Going to the individual country profiles, for example, the report highlights that Kenya has started to put in place some of the building blocks for an inclusive economy – bank and equity finance is relatively more accessible and affordable compared with other countries at the same income level, and the quality of the education system rivals that of economies at higher income levels.
But Kenya needs to increase education equity among income groups, and must also continue to build its infrastructure and basic services, reduce the red tape faced by businesses, and tackle pervasive corruption, WEF says.
Tunisia has developed relatively good basic services, in particular its healthcare system. Yet the country that launched the Arab Spring protest movement requires significant improvement across most other building blocks of inclusive growth, according to the report. The education system, while reaching many young people, does not provide the quality needed to prepare them for the workforce.
The country should foster an environment that is conducive to new business and job creation to meet the needs of the many young people entering the workforce, WEF says.
Ghana’s economy benefits from relatively low unemployment and a business environment that is not characterised by a stifling dominance of large incumbent firms.
Yet, median income has been slow to rise and poverty remains entrenched with just over half of the population living on less than $2 a day. Corruption is less prevalent than in many peer countries, but there’s much inequality in access and outcomes in education.
Improving infrastructure and basic services such as health will be critical, as well as developing a more inclusive and developed financial sector.
Nigeria, despite the opportunity offered by its significant oil revenues over the years, has not put in place the factors necessary for creating an inclusive growth process, WEF says.
The picture in education remains one of low enrollment, insufficient quality, and wide divergence in student performance based on socioeconomic background. Over 80% of the population is living on less than $2 a day.
Still, the country’s relatively entrepreneurial environment could be its saving grace, but the government has to ensure growth that is sustainable and broad-based.
Rwanda has made more strides in driving inclusive growth than many other low-income countries, although it still has a long way to go with median household incomes less than $2 a day and high income inequality.

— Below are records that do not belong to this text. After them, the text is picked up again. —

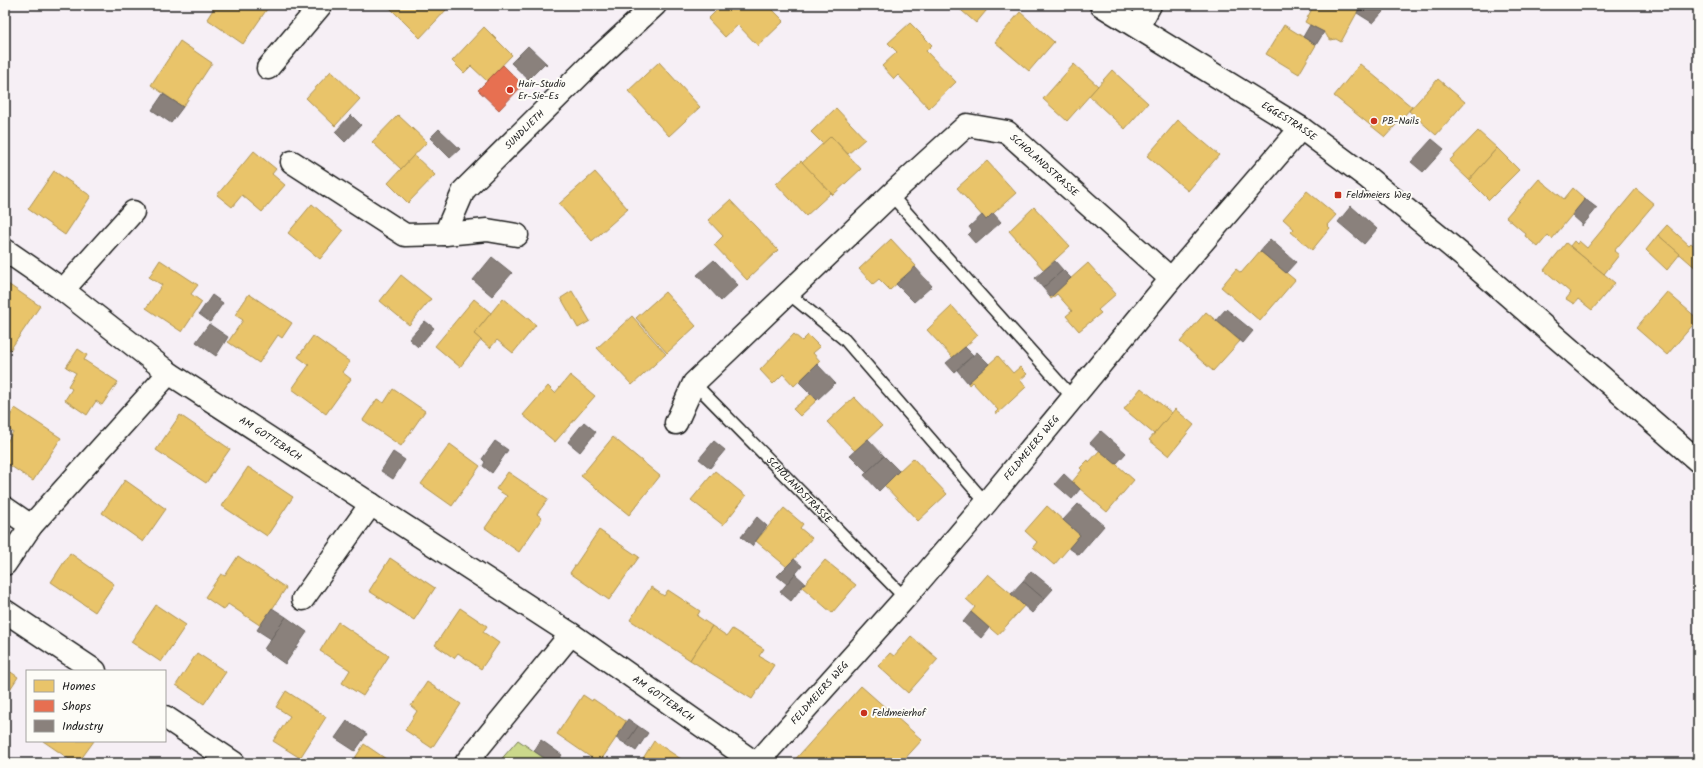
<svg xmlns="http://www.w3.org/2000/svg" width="1703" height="768" viewBox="0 0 1703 768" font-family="Kalam,sans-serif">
	<rect width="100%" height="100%" fill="#f6eff5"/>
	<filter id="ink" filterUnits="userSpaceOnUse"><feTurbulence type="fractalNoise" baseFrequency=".025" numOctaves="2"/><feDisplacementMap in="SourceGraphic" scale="8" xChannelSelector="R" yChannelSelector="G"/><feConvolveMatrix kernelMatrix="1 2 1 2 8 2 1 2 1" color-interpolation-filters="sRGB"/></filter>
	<g filter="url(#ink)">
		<path fill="#cbd88b" stroke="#747a54" d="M518 740 551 763H498Z"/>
		<g fill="#e9c46a" stroke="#ac9253">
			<path d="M216 5H261L267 9 243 44 207 19Z"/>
			<path d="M386 5H395L391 9Z"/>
			<path d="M395 5H442L447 9 420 38 391 9Z"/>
			<path d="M722 5H768L784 21 758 46 738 25 725 37 708 19Z"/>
			<path d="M955 5H991L976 23Z"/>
			<path d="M1314 5H1353L1359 9 1341 42 1336 39 1331 40 1328 38 1326 34 1305 22Z"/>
			<path d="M1020 12 1054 42 1029 71 995 42Z"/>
			<path d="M910 23 932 45 926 51 956 82 929 108 898 75 894 79 882 66 897 52 888 43Z"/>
			<path d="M1284 25 1316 45 1299 74 1266 54Z"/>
			<path d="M484 27 512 55 487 81 471 66 464 73 452 61Z"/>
			<path d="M180 41 212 63 183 107 151 85Z"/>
			<path d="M659 62 700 107 669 136 628 91Z"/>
			<path d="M1074 64 1098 86 1067 121 1043 99Z"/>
			<path d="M1360 64 1412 107 1385 137 1334 96Z"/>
			<path d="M1112 70 1148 103 1125 129 1089 96Z"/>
			<path d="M331 71 360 99 335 126 306 98Z"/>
			<path d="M1438 79 1465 102 1436 135 1409 111Z"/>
			<path d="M836 108 865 139 848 154 831 136 823 144 811 132Z"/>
			<path d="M398 115 427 142 401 169 372 142Z"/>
			<path d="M1178 120 1219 155 1188 191 1147 156Z"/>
			<path d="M1478 131 1497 148 1469 180 1449 161Z"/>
			<path d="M831 136 861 169 833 195 802 163Z"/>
			<path d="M1497 148 1519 170 1489 200 1469 180Z"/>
			<path d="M254 151 276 169 272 174 285 185 262 212 242 195 232 207 217 195Z"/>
			<path d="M414 155 435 175 408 203 388 183Z"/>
			<path d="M801 161 831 193 806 216 776 184Z"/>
			<path d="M987 161 1016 193 986 220 957 188Z"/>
			<path d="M54 171 91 196 65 235 28 209Z"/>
			<path d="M595 172 628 209 592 241 559 204Z"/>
			<path d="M1539 179 1564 199 1573 188 1585 199 1552 239 1548 235 1538 247 1525 236 1526 234 1506 217Z"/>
			<path d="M1636 189 1654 204 1614 251 1619 255 1604 274 1570 246 1574 241 1577 244 1579 241 1587 248Z"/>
			<path d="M1307 191 1336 215 1327 225 1330 228 1312 250 1291 232 1294 229 1283 219Z"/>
			<path d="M730 200 778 250 747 280 714 245 723 236 708 220Z"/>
			<path d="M312 204 343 231 320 259 288 233Z"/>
			<path d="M1034 207 1070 246 1044 270 1009 231Z"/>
			<path d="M1667 225 1689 245 1691 243 1698 249V270L1658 235Z"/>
			<path d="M1658 235 1680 254 1667 270 1646 250Z"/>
			<path d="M891 239 916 266 890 290 879 279 873 284 859 269Z"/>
			<path d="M1566 243 1615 283 1592 310 1578 299 1574 304 1566 299 1571 293 1544 270Z"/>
			<path d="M1260 251 1295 280 1260 321 1221 287 1236 269 1241 273Z"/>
			<path d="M160 260 198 285 191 294 202 302 182 332 146 308 162 285 149 277Z"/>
			<path d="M1088 263 1116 294 1098 310 1101 313 1079 331 1066 316 1072 311 1057 294 1051 299 1050 297Z"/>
			<path d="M401 275 431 299 409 325 380 301Z"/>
			<path d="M5 282 40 306 10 350 5 346Z"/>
			<path d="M572 291 590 321 578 328 561 298Z"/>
			<path d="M665 292 696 326 667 353 636 318Z"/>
			<path d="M1667 292 1698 319 1667 355 1636 328Z"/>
			<path d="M249 294 292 323 282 338 278 335 259 363 228 342 243 320 235 315Z"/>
			<path d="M503 298 536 325 513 353 497 340 490 348 474 334Z"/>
			<path d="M474 299 491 313 474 334 481 340 460 367 435 346Z"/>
			<path d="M952 306 978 335 953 358 927 330Z"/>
			<path d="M1206 312 1240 341 1213 371 1180 342Z"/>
			<path d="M632 316 666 354 632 385 597 348Z"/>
			<path d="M794 334 802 341 808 335 820 347 813 353 820 361 794 386 783 374 773 384 760 370Z"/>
			<path d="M313 336 350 362 342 372 351 379 326 414 292 389 309 365 298 357Z"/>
			<path d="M78 349 87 355 84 360 118 382 102 405 96 401 87 415 65 400 72 389 68 386 76 373 66 367Z"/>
			<path d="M998 356 1013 373 1020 367 1027 374 1020 380 1026 387 997 414 995 413 998 410 972 382 969 385 968 383Z"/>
			<path d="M570 375 595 396 555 442 523 415 548 386 555 393Z"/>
			<path d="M1141 388 1172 413 1154 434 1124 409Z"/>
			<path d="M393 389 425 411 401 446 363 420 377 399 384 403Z"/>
			<path d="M811 394 817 400 800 416 793 409Z"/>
			<path d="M854 397 882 426 855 451 827 422Z"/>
			<path d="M15 408 61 438 33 481 5 462V445L13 432 5 427V424Z"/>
			<path d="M1175 409 1194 425 1169 456 1149 440Z"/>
			<path d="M180 415 230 449 206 483 156 450Z"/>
			<path d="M613 437 660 476 629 515 581 476Z"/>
			<path d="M450 444 480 466 452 506 421 484Z"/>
			<path d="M1100 450 1134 480 1107 512 1072 482 1082 470 1080 468 1088 460 1089 462Z"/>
			<path d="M913 458 947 494 918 521 884 485Z"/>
			<path d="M248 467 293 497 267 536 222 506Z"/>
			<path d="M715 471 746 496 723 525 691 500Z"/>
			<path d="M508 472 548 499 537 514 542 518 519 552 485 528 507 496 496 489Z"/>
			<path d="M125 480 166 509 143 542 102 513Z"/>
			<path d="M1047 506 1080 535 1054 565 1033 547 1037 542 1025 531Z"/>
			<path d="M784 508 803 524 800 528 812 538 787 567 756 541Z"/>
			<path d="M599 530 639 557 609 600 570 573Z"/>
			<path d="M70 553 114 584 95 612 51 582Z"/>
			<path d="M238 556 286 588 261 626 228 604 224 610 205 597 221 574 225 576Z"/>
			<path d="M390 558 435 588 414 620 369 591Z"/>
			<path d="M825 560 856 585 832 613 802 587Z"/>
			<path d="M988 574 1025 605 998 635 971 612 975 607 966 599Z"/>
			<path d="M651 587 664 596 668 590 700 611 697 616 712 626 690 660 630 620Z"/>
			<path d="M156 605 186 625 161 662 131 642Z"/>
			<path d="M460 608 487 626 483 632 499 643 481 669 458 653 454 658 435 645Z"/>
			<path d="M338 622 389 656 363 696 342 683 350 670 320 651Z"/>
			<path d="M712 626 727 636 732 629 764 649 759 656 774 665 752 699 690 660Z"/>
			<path d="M911 636 938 659 908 693 878 666 890 653 894 656Z"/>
			<path d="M197 653 226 672 204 704 176 685Z"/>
			<path d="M5 668 18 677 5 697Z"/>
			<path d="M427 682 461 704 432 748 405 730 417 711 411 706Z"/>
			<path d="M861 686 922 740 901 763H792Z"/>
			<path d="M286 691 326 717 300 758 273 741 290 716 276 707Z"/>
			<path d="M583 695 592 701 593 699 627 722 599 763 557 734Z"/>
			<path d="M43 741H94L78 763H75Z"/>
			<path d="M654 741 687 763H640Z"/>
			<path d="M364 744 392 763H352Z"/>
		</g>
		<path fill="#e76f51" stroke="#aa5641" d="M503 65 523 85 499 110 478 90Z"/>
		<g fill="#8a817c" stroke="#69635f">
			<path d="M1353 5H1389L1373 23 1357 13 1359 9Z"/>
			<path d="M1310 25 1324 32 1316 45 1303 37Z"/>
			<path d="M528 46 547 64 546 65 545 63 529 79 530 81 511 63Z"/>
			<path d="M163 94 183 107 171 123 152 110Z"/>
			<path d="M351 115 361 125 345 142 335 132Z"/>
			<path d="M439 129 460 149 450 158 430 138Z"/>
			<path d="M1432 139 1444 149 1423 172 1411 162Z"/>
			<path d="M1585 199 1597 208 1582 226V224L1572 215Z"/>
			<path d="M1351 206 1377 229 1364 244 1338 222Z"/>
			<path d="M993 213 1001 222 976 244 968 235 972 231 969 227 982 215 986 220Z"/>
			<path d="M1270 239 1296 262 1286 273 1260 251Z"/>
			<path d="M492 257 512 273 492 296 473 280Z"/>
			<path d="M714 260 738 285 721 301 697 275Z"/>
			<path d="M1055 261 1063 270 1043 288 1035 278Z"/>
			<path d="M915 267 932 286 914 302 896 284Z"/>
			<path d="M1063 270 1071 278 1051 297 1043 288Z"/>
			<path d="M212 295 223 303 210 322 199 314Z"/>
			<path d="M1226 309 1253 331 1243 343 1216 320Z"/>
			<path d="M425 321 434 328 418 347 409 339Z"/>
			<path d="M209 324 228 337 216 356 196 342Z"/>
			<path d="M965 347 973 355 954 372 946 363Z"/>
			<path d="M977 352 989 364 968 383 957 370Z"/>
			<path d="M817 364 835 383 817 400 799 382Z"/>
			<path d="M584 422 596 432 580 452 568 442Z"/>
			<path d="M1101 431 1126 453 1116 464 1090 443Z"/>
			<path d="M868 439 884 456 867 472 850 455Z"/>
			<path d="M495 441 508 450 492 473 483 466 485 462 482 459Z"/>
			<path d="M714 441 725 450 710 468 699 459Z"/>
			<path d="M393 452 405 460 393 479 381 471Z"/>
			<path d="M884 456 899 471 879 491 864 475Z"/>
			<path d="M1064 474 1080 489 1072 499 1055 484Z"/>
			<path d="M1078 504 1104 526 1079 555 1069 548 1080 535 1063 520Z"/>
			<path d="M757 517 767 526 752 546 741 537Z"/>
			<path d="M794 559 802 566 787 584 777 576Z"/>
			<path d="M1031 571 1053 589 1044 599 1023 581Z"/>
			<path d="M795 574 805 583 791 601 780 592Z"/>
			<path d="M1023 581 1044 599 1032 613 1011 594Z"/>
			<path d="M272 608 286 617 271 639 257 630Z"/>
			<path d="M971 612 989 628 981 638 963 622Z"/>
			<path d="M286 617 307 632 285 664 264 649Z"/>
			<path d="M628 719 638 726 626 744 616 738Z"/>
			<path d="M347 721 367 734 355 751 335 738Z"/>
			<path d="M638 726 648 733 636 751 626 744Z"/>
			<path d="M541 740 562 755 556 763H552L534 751Z"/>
		</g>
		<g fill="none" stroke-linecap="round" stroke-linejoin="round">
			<defs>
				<g id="service">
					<path d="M891 195 1073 398"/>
					<path d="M788 293 845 340 986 503"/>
					<path id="s1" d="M694 383 905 598"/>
				</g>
				<g id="minor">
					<path d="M1138 27 1150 5"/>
					<path d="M268 68 321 5"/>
					<path id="s2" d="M292 162 405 235 445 234 464 190 589 66 655 5"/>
					<path d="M445 234 487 230 517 235"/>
					<path id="s3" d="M5 250 63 290 169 373 571 634 755 763"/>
					<path d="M63 290 133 212"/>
					<path id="s4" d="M676 423 694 383 900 186 967 125 1007 132 1171 279"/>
					<path d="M5 508 31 526"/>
					<path d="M5 564 31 526 169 373"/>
					<path d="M303 599 371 504"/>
					<path d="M5 611 95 671"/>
					<path d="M165 717 234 763"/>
					<path d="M466 763 571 634"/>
					<path id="s5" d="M757 763 905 598 986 503 1171 279 1301 128"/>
				</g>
				<g id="secondary">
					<path id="s6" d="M1101 5 1301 128 1368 178 1463 256 1698 461"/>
				</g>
			</defs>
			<use href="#service" stroke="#1c1c1c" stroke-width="14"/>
			<use href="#minor" stroke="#1c1c1c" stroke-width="25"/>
			<use href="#secondary" stroke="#1c1c1c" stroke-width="25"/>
			<use href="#service" stroke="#fdfcf7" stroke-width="11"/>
			<use href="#minor" stroke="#fdfcf7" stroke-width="22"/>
			<use href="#secondary" stroke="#fdfcf7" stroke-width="22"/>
		</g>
	</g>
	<g fill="#c8321e" stroke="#fdfcf7" stroke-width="1.5">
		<circle cx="510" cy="90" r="4"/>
		<circle cx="1374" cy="121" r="4"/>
		<rect x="1334" y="191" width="8" height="8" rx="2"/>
		<circle cx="864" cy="713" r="4"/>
	</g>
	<g text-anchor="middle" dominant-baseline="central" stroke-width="4" stroke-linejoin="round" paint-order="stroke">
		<g font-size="10" fill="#1c1c1c" stroke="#fdfcf7" text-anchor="start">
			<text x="518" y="84">Hair-Studio<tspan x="518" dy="12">Er-Sie-Es</tspan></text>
			<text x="1382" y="121">PB-Nails</text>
			<text x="1346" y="195">Feldmeiers Weg</text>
			<text x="872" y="713">Feldmeierhof</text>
		</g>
		<g font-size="10" fill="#1c1c1c" stroke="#fdfcf7">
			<text stroke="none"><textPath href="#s6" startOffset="221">EGGESTRASSE</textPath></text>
			<text stroke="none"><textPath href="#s2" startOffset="308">SUNDLIETH</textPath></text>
			<text stroke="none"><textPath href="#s4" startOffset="510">SCHOLANDSTRASSE</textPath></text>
			<text stroke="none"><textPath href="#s3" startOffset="326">AM GOTTEBACH</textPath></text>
			<text stroke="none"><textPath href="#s5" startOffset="418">FELDMEIERS WEG</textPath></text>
			<text stroke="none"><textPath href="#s1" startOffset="150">SCHOLANDSTRASSE</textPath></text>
			<text stroke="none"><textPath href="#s5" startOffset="94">FELDMEIERS WEG</textPath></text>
			<text stroke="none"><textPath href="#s3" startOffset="797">AM GOTTEBACH</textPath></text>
		</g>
	</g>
	<rect width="1703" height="768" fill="none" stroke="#fdfcf7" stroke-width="20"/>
	<rect x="10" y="10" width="1683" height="748" fill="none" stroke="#1c1c1c" stroke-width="1.5" filter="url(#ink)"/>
	<rect x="26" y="670" width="140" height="72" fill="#fdfcf7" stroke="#a3a29f"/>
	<rect x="34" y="680" width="20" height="12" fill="#e9c46a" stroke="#a3a29f"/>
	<text x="62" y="690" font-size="12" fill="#1c1c1c">Homes</text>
	<rect x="34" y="700" width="20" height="12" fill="#e76f51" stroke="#a3a29f"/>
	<text x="62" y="710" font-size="12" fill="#1c1c1c">Shops</text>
	<rect x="34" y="720" width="20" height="12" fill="#8a817c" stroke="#a3a29f"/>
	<text x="62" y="730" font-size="12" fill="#1c1c1c">Industry</text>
</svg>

It ranks first in Africa on business and political ethics, with effective measures in place to combat corruption and bribery. Financing is more easily available for business development than in many similar countries.
To further enhance the inclusiveness of its growth process, Rwanda must upgrade its education system, and also continue to build infrastructure and increase social spending to improve adequacy of basic services, WEF indicates.
In Zimbabwe, inequality remains high, social mobility is low, and many of those in the workforce are unable to pull themselves out of poverty.
Finance is very difficult to obtain for business development, possibly related to the great administrative hindrances placed in the way of starting and operating businesses in the country, as well as poor corporate and government ethics, and a high concentration of rents accruing to a small elite of companies and individuals.
But Zimbabwe’s advantages are in high adult literacy levels, and its relatively progressive tax code, that should be able to deliver relatively good post-redistribution outcomes, WEF says.